▸ Your instructions: Records follow. Pull out every line that contains "casing".

▸ Dataset content:

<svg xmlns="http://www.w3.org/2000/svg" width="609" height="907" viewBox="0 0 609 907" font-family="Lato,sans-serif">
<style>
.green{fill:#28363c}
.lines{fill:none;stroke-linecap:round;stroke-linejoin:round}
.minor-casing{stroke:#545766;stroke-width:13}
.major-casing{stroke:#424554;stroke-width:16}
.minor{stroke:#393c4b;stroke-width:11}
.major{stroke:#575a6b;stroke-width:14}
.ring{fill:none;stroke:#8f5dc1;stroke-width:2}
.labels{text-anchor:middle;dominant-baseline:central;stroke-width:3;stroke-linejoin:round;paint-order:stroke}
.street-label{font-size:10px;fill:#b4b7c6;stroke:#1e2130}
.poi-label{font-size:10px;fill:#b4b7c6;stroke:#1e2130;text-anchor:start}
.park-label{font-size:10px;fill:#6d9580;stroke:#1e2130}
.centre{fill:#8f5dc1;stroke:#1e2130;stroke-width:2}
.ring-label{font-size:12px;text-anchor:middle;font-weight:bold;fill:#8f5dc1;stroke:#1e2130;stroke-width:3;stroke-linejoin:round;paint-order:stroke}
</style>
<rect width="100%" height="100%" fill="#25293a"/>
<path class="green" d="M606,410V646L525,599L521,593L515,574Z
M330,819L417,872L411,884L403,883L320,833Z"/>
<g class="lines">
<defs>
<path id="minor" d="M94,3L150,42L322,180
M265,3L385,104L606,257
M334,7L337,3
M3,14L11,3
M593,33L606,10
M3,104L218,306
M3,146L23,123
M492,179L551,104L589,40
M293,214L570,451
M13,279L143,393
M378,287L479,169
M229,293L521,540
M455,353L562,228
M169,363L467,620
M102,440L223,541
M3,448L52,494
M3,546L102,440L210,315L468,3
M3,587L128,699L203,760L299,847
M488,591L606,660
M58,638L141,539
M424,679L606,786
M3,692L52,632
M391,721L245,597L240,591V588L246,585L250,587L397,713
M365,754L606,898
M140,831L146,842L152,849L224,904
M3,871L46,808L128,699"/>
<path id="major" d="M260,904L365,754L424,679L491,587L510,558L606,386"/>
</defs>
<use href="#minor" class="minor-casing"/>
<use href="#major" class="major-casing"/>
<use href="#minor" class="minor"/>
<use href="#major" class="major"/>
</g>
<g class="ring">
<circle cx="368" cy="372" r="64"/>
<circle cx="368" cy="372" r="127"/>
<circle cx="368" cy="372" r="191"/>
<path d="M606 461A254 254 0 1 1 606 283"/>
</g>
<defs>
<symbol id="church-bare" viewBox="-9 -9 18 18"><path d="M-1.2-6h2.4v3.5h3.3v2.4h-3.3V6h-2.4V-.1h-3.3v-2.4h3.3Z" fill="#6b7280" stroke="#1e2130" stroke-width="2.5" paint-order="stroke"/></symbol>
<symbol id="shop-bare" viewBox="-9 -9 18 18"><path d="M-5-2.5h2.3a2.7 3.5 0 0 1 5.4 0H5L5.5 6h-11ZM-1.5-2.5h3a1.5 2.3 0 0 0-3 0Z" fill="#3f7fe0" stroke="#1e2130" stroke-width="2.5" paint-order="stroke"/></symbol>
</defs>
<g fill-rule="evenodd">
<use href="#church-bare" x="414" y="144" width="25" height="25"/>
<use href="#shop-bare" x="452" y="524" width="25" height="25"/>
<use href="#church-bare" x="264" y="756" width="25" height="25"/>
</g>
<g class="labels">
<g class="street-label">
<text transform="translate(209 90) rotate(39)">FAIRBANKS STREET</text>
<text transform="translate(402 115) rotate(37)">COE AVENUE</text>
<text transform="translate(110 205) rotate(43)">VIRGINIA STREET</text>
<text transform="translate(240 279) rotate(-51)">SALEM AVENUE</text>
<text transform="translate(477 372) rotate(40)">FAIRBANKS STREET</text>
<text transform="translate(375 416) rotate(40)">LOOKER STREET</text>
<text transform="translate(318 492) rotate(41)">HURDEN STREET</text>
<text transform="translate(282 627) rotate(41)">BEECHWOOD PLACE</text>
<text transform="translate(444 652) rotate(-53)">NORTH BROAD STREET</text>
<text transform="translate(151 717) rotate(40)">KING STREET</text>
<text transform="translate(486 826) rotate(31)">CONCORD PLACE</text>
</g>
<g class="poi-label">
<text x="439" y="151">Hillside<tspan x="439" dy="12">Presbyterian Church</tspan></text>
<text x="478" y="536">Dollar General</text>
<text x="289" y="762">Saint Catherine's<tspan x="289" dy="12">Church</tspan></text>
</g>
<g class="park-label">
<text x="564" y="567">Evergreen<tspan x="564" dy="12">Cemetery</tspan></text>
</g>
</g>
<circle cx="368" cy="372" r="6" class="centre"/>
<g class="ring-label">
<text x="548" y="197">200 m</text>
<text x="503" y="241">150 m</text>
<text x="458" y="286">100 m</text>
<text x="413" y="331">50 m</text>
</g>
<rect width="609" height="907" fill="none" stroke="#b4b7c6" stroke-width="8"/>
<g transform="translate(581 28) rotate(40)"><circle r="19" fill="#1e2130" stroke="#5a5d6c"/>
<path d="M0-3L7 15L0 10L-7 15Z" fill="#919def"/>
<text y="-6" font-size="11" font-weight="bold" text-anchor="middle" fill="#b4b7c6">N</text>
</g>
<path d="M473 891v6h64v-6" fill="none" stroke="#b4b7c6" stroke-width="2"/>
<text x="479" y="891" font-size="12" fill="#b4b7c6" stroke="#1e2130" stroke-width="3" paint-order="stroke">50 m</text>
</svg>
==
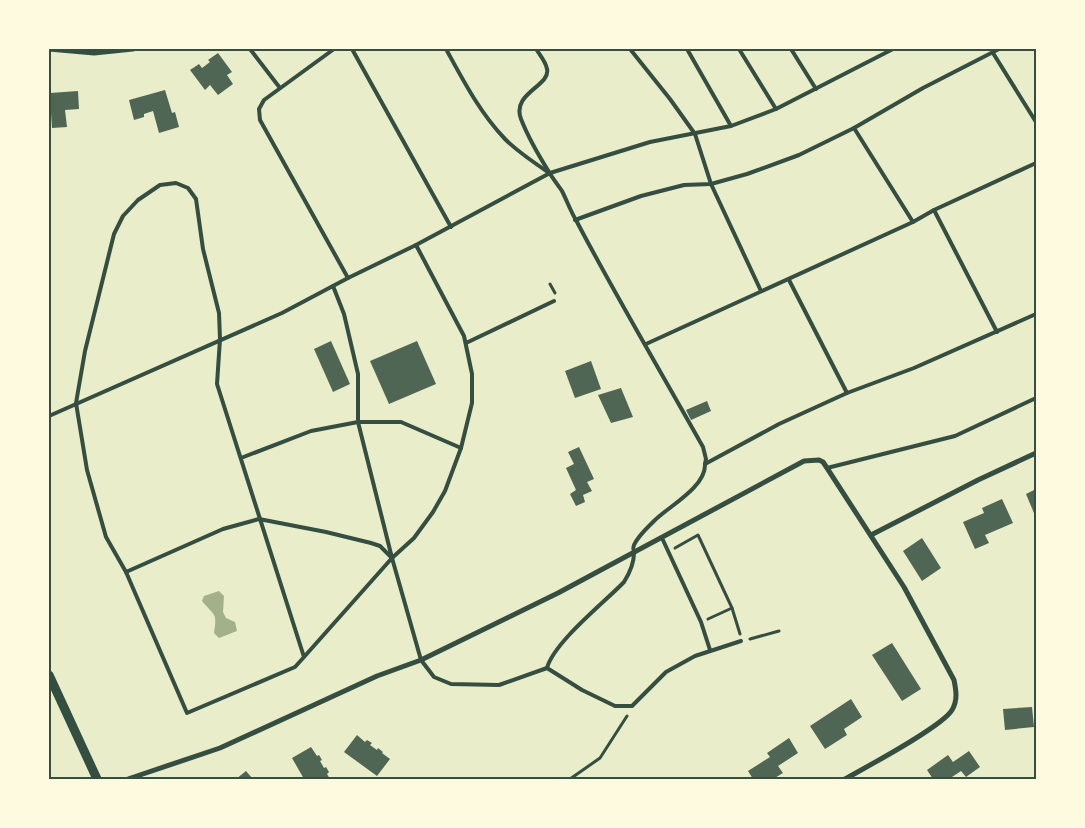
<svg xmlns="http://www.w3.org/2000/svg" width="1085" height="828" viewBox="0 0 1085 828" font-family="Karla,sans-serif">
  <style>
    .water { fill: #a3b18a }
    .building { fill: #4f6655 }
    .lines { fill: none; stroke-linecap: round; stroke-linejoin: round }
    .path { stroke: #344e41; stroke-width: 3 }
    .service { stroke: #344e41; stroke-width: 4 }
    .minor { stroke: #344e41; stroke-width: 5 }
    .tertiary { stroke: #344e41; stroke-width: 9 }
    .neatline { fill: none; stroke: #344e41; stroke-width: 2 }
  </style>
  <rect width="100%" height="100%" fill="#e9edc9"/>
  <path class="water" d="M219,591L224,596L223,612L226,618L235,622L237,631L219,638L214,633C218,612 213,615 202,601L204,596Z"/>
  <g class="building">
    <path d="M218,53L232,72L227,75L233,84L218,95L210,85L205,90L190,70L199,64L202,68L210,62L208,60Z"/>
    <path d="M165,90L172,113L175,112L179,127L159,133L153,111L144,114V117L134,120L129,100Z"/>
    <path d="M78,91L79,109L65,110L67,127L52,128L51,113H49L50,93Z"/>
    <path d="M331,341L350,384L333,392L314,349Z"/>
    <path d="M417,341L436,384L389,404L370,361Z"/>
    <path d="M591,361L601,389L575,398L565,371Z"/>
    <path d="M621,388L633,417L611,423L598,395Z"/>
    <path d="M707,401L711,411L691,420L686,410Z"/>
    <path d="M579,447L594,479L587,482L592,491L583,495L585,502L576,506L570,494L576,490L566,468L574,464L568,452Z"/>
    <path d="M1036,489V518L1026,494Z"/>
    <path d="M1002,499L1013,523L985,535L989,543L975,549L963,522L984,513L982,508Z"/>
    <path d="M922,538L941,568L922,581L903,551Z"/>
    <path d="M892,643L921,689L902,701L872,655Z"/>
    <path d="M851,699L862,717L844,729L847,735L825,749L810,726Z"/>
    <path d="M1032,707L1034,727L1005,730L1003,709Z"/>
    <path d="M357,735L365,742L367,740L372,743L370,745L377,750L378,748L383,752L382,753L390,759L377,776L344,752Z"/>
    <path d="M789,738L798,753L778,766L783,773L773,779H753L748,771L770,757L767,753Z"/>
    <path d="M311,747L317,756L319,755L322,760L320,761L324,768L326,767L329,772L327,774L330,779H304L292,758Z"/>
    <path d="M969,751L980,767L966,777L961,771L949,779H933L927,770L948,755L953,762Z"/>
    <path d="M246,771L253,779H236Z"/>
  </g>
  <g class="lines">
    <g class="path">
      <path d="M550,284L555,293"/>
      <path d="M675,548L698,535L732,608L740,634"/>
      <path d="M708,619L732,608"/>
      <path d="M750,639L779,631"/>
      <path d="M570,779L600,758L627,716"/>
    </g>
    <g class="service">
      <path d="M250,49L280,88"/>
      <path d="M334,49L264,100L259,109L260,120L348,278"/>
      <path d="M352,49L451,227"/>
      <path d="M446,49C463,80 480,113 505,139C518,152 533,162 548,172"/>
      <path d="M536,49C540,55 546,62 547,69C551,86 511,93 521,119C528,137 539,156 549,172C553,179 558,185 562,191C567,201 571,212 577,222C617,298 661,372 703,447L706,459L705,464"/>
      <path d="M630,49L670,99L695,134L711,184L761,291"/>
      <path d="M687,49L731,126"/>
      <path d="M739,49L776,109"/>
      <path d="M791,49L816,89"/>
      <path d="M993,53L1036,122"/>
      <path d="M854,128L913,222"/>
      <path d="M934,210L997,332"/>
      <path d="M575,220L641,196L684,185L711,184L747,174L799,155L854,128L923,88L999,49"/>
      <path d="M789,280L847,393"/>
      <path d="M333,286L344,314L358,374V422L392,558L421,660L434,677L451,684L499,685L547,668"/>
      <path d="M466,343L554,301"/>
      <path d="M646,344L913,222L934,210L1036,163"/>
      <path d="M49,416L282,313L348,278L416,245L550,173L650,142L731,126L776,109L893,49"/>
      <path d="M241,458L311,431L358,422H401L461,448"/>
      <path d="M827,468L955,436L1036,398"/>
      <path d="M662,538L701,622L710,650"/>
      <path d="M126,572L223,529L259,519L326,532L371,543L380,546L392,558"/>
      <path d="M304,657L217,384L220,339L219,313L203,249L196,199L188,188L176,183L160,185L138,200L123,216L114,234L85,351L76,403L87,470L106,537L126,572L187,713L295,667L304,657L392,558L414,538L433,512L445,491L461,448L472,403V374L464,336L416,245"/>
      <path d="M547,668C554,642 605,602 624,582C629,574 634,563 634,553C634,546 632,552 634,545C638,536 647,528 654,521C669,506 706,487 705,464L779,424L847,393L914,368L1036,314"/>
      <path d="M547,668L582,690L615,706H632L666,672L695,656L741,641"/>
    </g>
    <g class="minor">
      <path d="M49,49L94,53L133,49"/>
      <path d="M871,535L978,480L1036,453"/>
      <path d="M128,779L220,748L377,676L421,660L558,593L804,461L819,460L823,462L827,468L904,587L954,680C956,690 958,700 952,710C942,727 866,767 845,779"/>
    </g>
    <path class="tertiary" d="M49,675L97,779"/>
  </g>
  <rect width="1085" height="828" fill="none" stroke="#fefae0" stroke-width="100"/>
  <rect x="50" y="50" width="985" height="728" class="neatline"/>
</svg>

▸ Response:
.minor-casing{stroke:#545766;stroke-width:13}
.major-casing{stroke:#424554;stroke-width:16}
<use href="#minor" class="minor-casing"/>
<use href="#major" class="major-casing"/>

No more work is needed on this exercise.